17

Estaba iracundo.

Poca gente sabía más de la ira que él. Aquella superzorra de categoría mundial, antes conocida como su esposa, y antes aún —increíblemente— como su pudorosa novia, le había obligado a apuntarse a un curso de gestión de la ira.

Había muchos tipos de ira. La de la frustración que sientes cuando un maldito parquímetro se te traga la moneda y no te da un recibo. La rabia silenciosa que sientes cuando ves a un cabrón tirando basura por la ventanilla del coche. O la que te produce un vecino cuando celebra una fiesta con música a todo volumen hasta altas horas de la madrugada.

Pero nada de lo que había aprendido en aquel curso le había enseñado a enfrentarse a la rabia que sentía ahora mismo en su interior. La rabia de sentirse jodido, absoluta, total y profundamente jodido. O la de ver que te arrancan la gran oportunidad de tu vida.

La gente no podía hacer algo así e irse de rositas.

Pero el caso era que lo hacían, constantemente.

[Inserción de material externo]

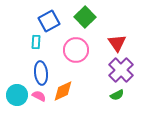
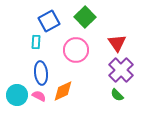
green semicircle: rotated 72 degrees clockwise
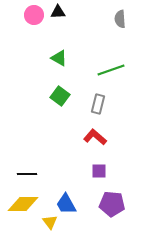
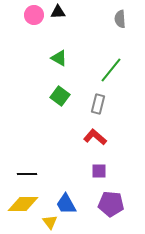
green line: rotated 32 degrees counterclockwise
purple pentagon: moved 1 px left
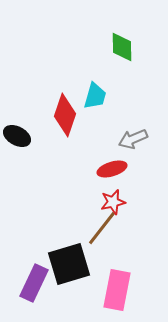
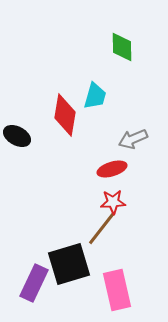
red diamond: rotated 9 degrees counterclockwise
red star: rotated 10 degrees clockwise
pink rectangle: rotated 24 degrees counterclockwise
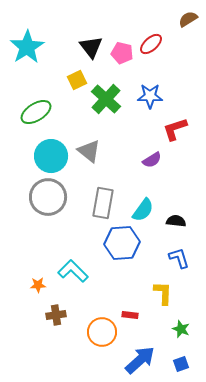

Cuando ocurría algo así, algunas personas se limitaban a encogerse de hombros y resignarse. Algunos se buscaban un abogado, y lo único que conseguían era arruinarse aún más y enriquecer todavía más a los abogados. Él no tenía dinero para eso. A lo mejor sería uno de esos casos que un abogado aceptaría pro bono.

Pero tampoco tenía tiempo para eso.

No iba a bajar los brazos y aceptar que se salieran con la suya. No iba a bajarse los pantalones y a ofrecerles un bote de vaselina. Iba a hacer algo al respecto. Aún no sabía qué sería. Ni cómo lo haría.

«No te enfurezcas, resárcete».

Para empezar, se había comprado un billete de avión.

Iba a hacer que aquellos cabrones lo lamentaran.

En el curso de gestión de la ira le habían enseñado un antiguo proverbio chino: «Antes de buscar venganza, cava dos tumbas».

Cavaría todas las tumbas que fuera necesario. Si una era para él, no le importaba. No costaba nada comprar una pala. Y, en cualquier caso, la iba a necesitar; no le quedaba mucho tiempo de vida.